Eugene, Oregon, United States · ~6 employees · High-end wheel manufacturing

Visit: October 21, 2024 · Contact: Jimmy Krigbaum

Quality control Pull flow R&D

Context & positioning

Rolf Prima manufactures high-end wheels in an industrial zone in Eugene. ~6 employees producing 7 to 8 pairs of wheels per day. The engineer has an office equipped with several custom-built testing machines. Aluminum rims are produced on-site; carbon rims arrive from Taiwan. During the visit, the ongoing project was producing 20-inch wheels for Bike Friday.

Production flow

4m aluminum profileBendingCutting & epoxy insertSpoke + valve drillingSymmetrical sidewall cuttingHub assemblySpokes (20% manual / 80% Holland Mechanics)Break-in ×3Adjustment + stickersPackaging

Workshop organization

Linear workshop layout, each zone corresponding to a step. The 3-cycle break-in process is a systematic quality loop: the wheel loses ~20% of tension at each break-in cycle (press), requiring the operation to be repeated 3 times to guarantee stable long-term tension. Ceramic finishes subcontracted locally to improve wear resistance and aerodynamics.

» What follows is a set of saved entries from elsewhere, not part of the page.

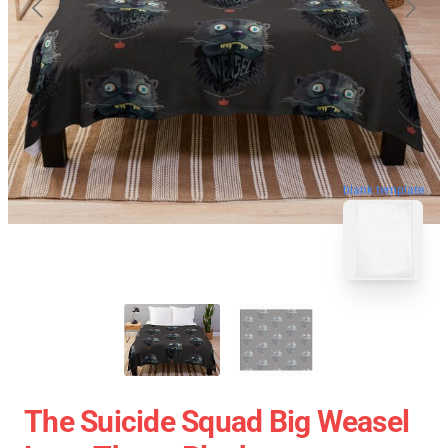
blank template
The Suicide Squad Big Weasel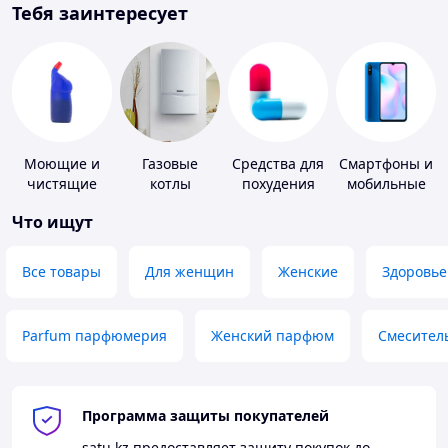
Тебя заинтересует
Моющие и
Газовые
Средства для
Смартфоны и
чистящие
котлы
похудения
мобильные
средства
телефоны
Что ищут
Все товары
Для женщин
Женские
Здоровье
Parfum парфюмерия
Женский парфюм
Смесител
Программа защиты покупателей
satu.kz
предоставляет защиту покупок до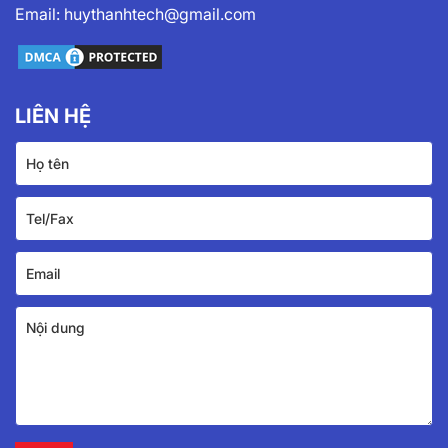
Email:
huythanhtech@gmail.com
LIÊN HỆ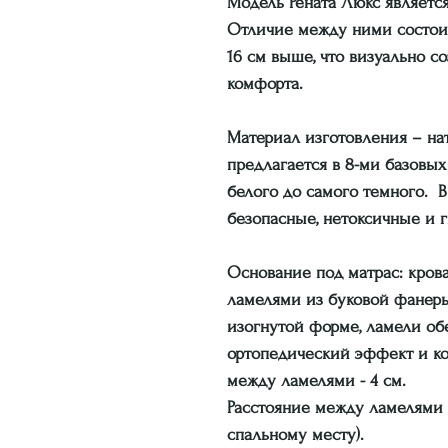
Модель Рената Люкс являетс
Отличие между ними состоит 
16 см выше, что визуально 
комфорта.
Материал изготовления – нат
предлагается в 8-ми базовых
белого до самого темного. 
безопасные, нетоксичные и 
Основание под матрас:
крова
ламелями из буковой фанеры
изогнутой форме, ламели о
ортопедический эффект и ко
между ламелями -
4 см.
Расстояние между ламелями
спальному месту).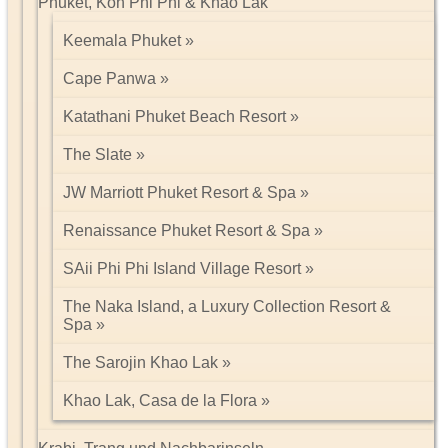
Phuket, Koh Phi Phi & Khao Lak
Keemala Phuket
Cape Panwa
Katathani Phuket Beach Resort
The Slate
JW Marriott Phuket Resort & Spa
Renaissance Phuket Resort & Spa
SAii Phi Phi Island Village Resort
The Naka Island, a Luxury Collection Resort &
Spa
The Sarojin Khao Lak
Khao Lak, Casa de la Flora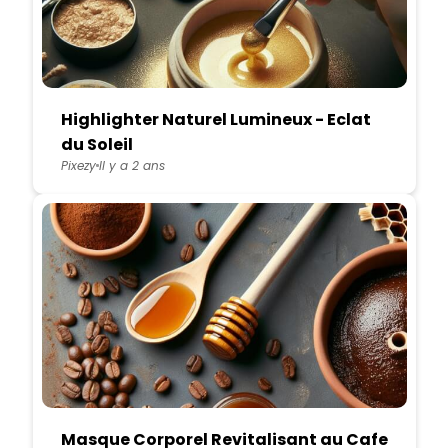
Highlighter Naturel Lumineux - Eclat
du Soleil
Pixezy
Il y a 2 ans
Masque Corporel Revitalisant au Cafe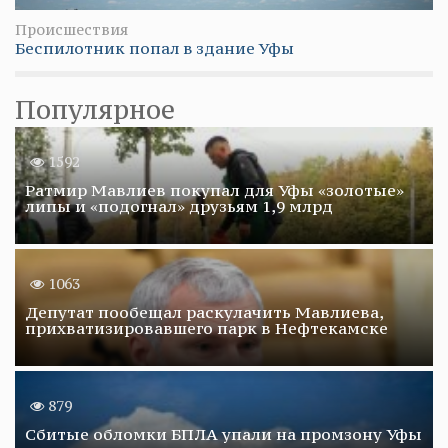
Происшествия
Беспилотник попал в здание Уфы
Популярное
1592
Ратмир Мавлиев покупал для Уфы «золотые»
липы и «подогнал» друзьям 1,9 млрд
1063
Депутат пообещал раскулачить Мавлиева,
прихватизировавшего парк в Нефтекамске
879
Сбитые обломки БПЛА упали на промзону Уфы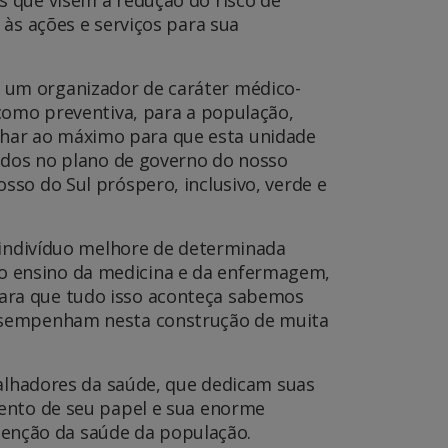
 às ações e serviços para sua
 um organizador de caráter médico-
 como preventiva, para a população,
har ao máximo para que esta unidade
tados no plano de governo do nosso
so do Sul próspero, inclusivo, verde e
o indivíduo melhore de determinada
o ensino da medicina e da enfermagem,
ara que tudo isso aconteça sabemos
desempenham nesta construção de muita
balhadores da saúde, que dedicam suas
mento de seu papel e sua enorme
enção da saúde da população.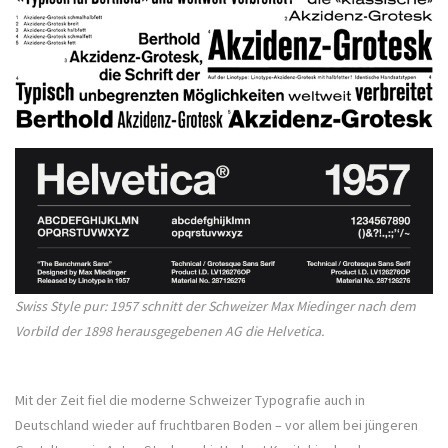
Swiss Style pur: 1957 schnitt der Schweizer Max Miedinger nach dem
Vorbild der 1898 herausgegebenen AG die Helvetica.
Mit der Zeit fiel die moderne Schweizer Typografie auch in
Deutschland wieder auf fruchtbaren Boden – vor allem bei jüngeren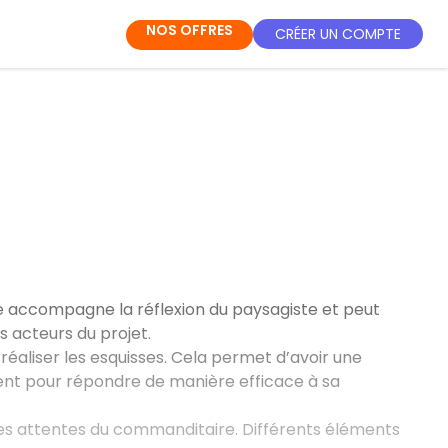
NOS OFFRES
CRÉER UN COMPTE
le accompagne la réflexion du paysagiste et peut
s acteurs du projet.
réaliser les esquisses. Cela permet d’avoir une
ient pour répondre de manière efficace à sa
es attentes du commanditaire. Différents éléments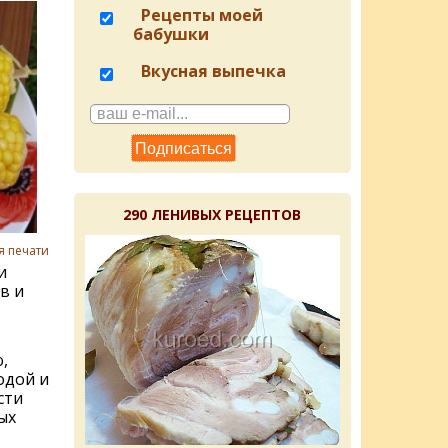
Рецепты моей
бабушки
Вкусная выпечка
290 ЛЕНИВЫХ РЕЦЕПТОВ
я печати
и
в и
,
одой и
сти
ых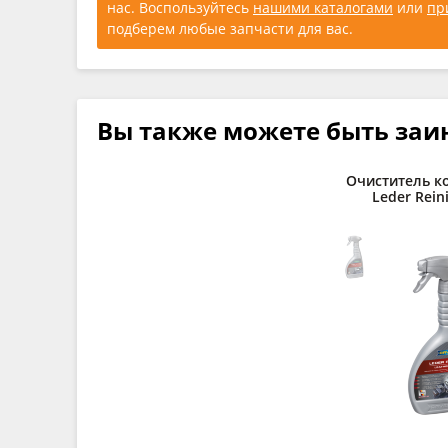
нас. Воспользуйтесь
нашими каталогами
или
пр
подберем любые запчасти для вас.
Вы также можете быть заи
Очиститель к
Leder Reini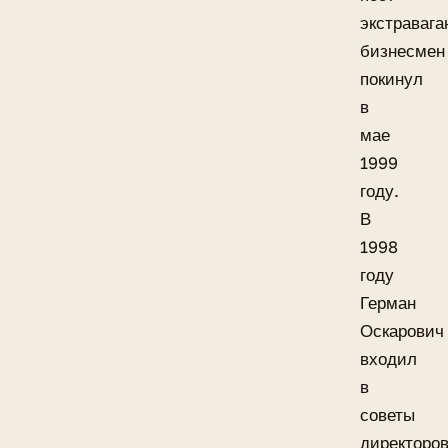
экстравага
бизнесмен
покинул
в
мае
1999
году.
В
1998
году
Герман
Оскарович
входил
в
советы
директоро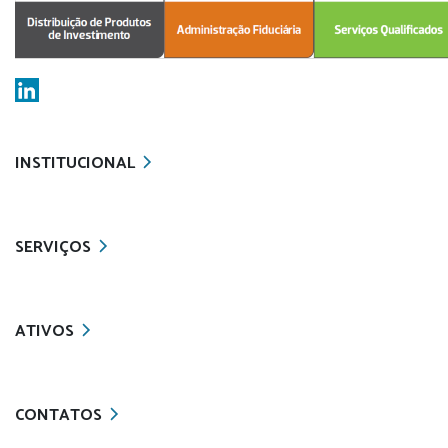
INSTITUCIONAL
SERVIÇOS
ATIVOS
CONTATOS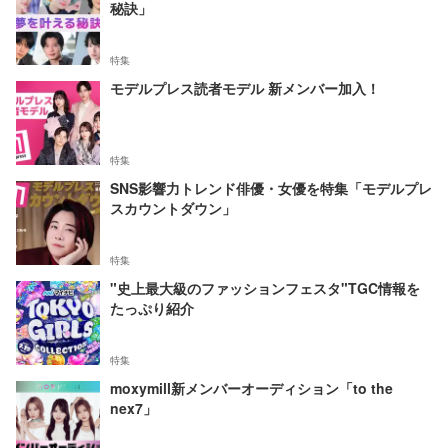
秘訣」
特集
モデルプレス読者モデル 新メンバー加入！
特集
SNS影響力トレンド俳優・女優を特集「モデルプレ
スカウントダウン」
特集
"史上最大級のファッションフェスタ"TGC情報を
たっぷり紹介
特集
moxymill新メンバーオーディション「to the
nex7」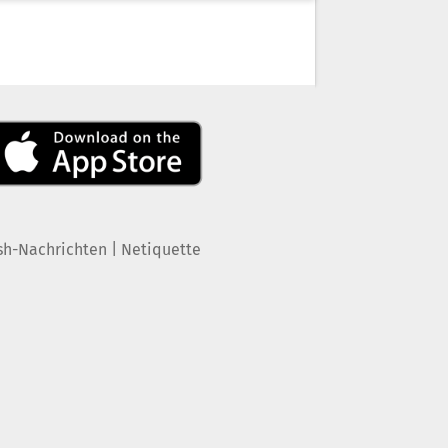
|
sh-Nachrichten
Netiquette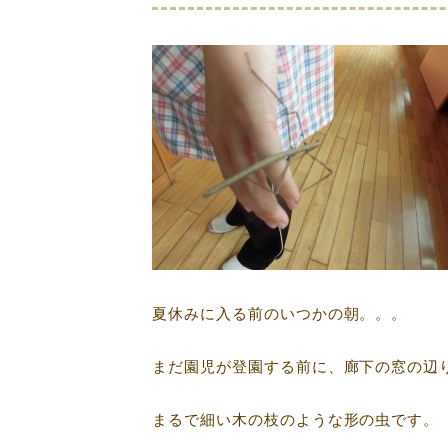
夏休みに入る前のいつかの朝。。。
まだ園児が登園する前に、廊下の窓の辺
まるで細い木の枝のような形の虫です。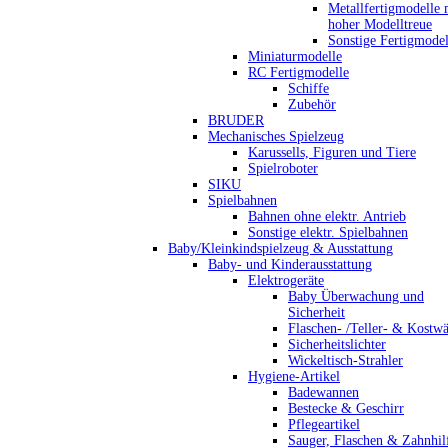
Metallfertigmodelle 
hoher Modelltreue
Sonstige Fertigmodel
Miniaturmodelle
RC Fertigmodelle
Schiffe
Zubehör
BRUDER
Mechanisches Spielzeug
Karussells, Figuren und Tiere
Spielroboter
SIKU
Spielbahnen
Bahnen ohne elektr. Antrieb
Sonstige elektr. Spielbahnen
Baby/Kleinkindspielzeug & Ausstattung
Baby- und Kinderausstattung
Elektrogeräte
Baby Überwachung und
Sicherheit
Flaschen- /Teller- & Kostw
Sicherheitslichter
Wickeltisch-Strahler
Hygiene-Artikel
Badewannen
Bestecke & Geschirr
Pflegeartikel
Sauger, Flaschen & Zahnhil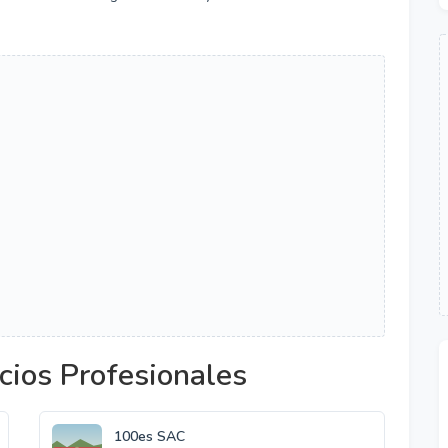
cios Profesionales
100es SAC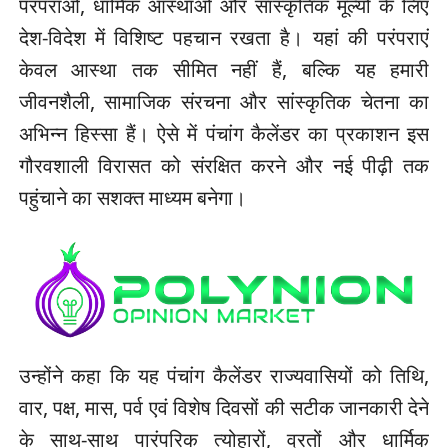
परंपराओं, धार्मिक आस्थाओं और सांस्कृतिक मूल्यों के लिए
देश-विदेश में विशिष्ट पहचान रखता है। यहां की परंपराएं
केवल आस्था तक सीमित नहीं हैं, बल्कि यह हमारी
जीवनशैली, सामाजिक संरचना और सांस्कृतिक चेतना का
अभिन्न हिस्सा हैं। ऐसे में पंचांग कैलेंडर का प्रकाशन इस
गौरवशाली विरासत को संरक्षित करने और नई पीढ़ी तक
पहुंचाने का सशक्त माध्यम बनेगा।
उन्होंने कहा कि यह पंचांग कैलेंडर राज्यवासियों को तिथि,
वार, पक्ष, मास, पर्व एवं विशेष दिवसों की सटीक जानकारी देने
के साथ-साथ पारंपरिक त्योहारों, व्रतों और धार्मिक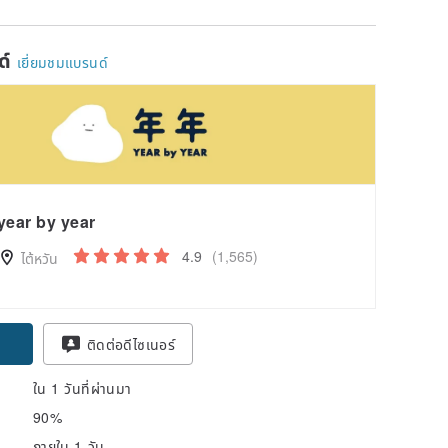
ด์
เยี่ยมชมแบรนด์
year by year
4.9
(1,565)
ไต้หวัน
ติดต่อดีไซเนอร์
ใน 1 วันที่ผ่านมา
90%
ภายใน 1 วัน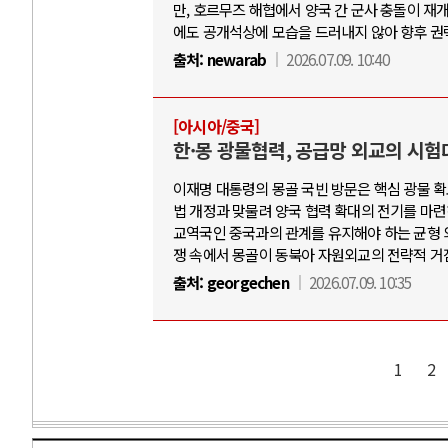
만, 호르무즈 해협에서 양국 간 군사 충돌이 재
에도 공개석상에 모습을 드러내지 않아 향후 권
출처:
newarab
2026.07.09. 10:40
[아시아/중국]
한·몽 광물협력, 공급망 외교의 시험
이재명 대통령의 몽골 국빈 방문은 핵심 광물 
법 개정과 맞물려 양국 협력 확대의 전기를 마련
교역국인 중국과의 관계를 유지해야 하는 균형 외
쟁 속에서 몽골이 동북아 자원외교의 전략적 거
출처:
georgechen
2026.07.09. 10:35
1
2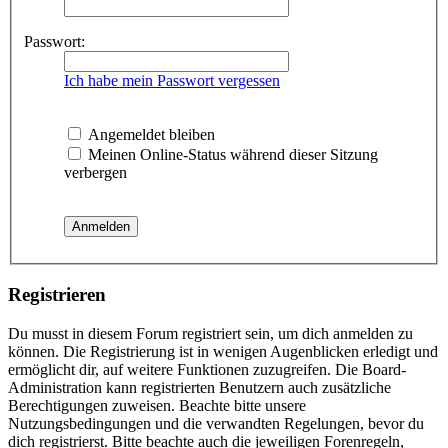
Passwort:
Ich habe mein Passwort vergessen
Angemeldet bleiben
Meinen Online-Status während dieser Sitzung
verbergen
Registrieren
Du musst in diesem Forum registriert sein, um dich anmelden zu
können. Die Registrierung ist in wenigen Augenblicken erledigt und
ermöglicht dir, auf weitere Funktionen zuzugreifen. Die Board-
Administration kann registrierten Benutzern auch zusätzliche
Berechtigungen zuweisen. Beachte bitte unsere
Nutzungsbedingungen und die verwandten Regelungen, bevor du
dich registrierst. Bitte beachte auch die jeweiligen Forenregeln,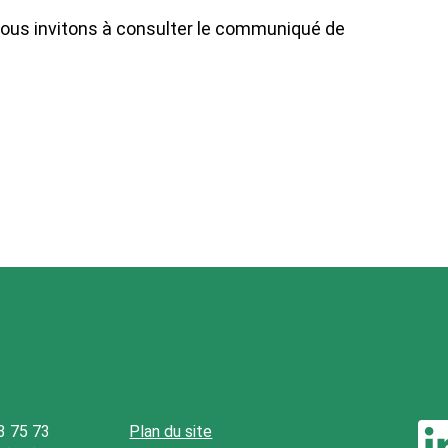
vous invitons à consulter le communiqué de
3 75 73
Plan du site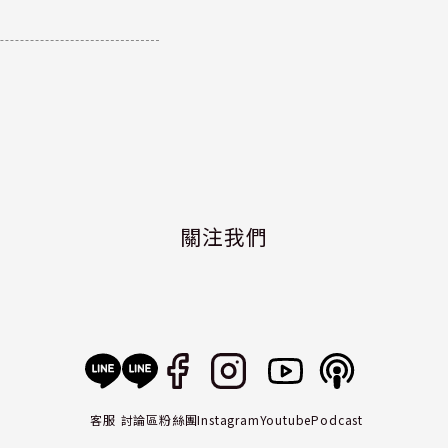
關注我們
客服
討論區
粉絲團
Instagram
Youtube
Podcast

Production management analysis

Pull flow, very low inventory (except carbon rims). No mandatory certification = freedom in product development and speed to market. Systematic in-house testing machines before production runs. Engineering office and production coexist = rapid iteration between design and manufacturing.

Strengths

  • Rigorous break-in process (×3 cycles): long-term durability guarantee
  • In-house testing machines: validation before any commercialization
  • Format versatility (road, gravel, 20”) on the same production tools
  • R&D office + production on a single site = rapid iteration

Areas for improvement

  • Poorly organized workshop visually: underutilized space, apparent disorder
  • Significant carbon rim inventory = financial burden and obsolescence risk
  • Taiwan carbon dependency: carbon technical mastery to be reconquered

Key takeaway

Mastery of testing and validation processes is as critical as manufacturing itself. Systematic control loops, such as break-in, allow a small structure to guarantee a high quality level without costly external certification.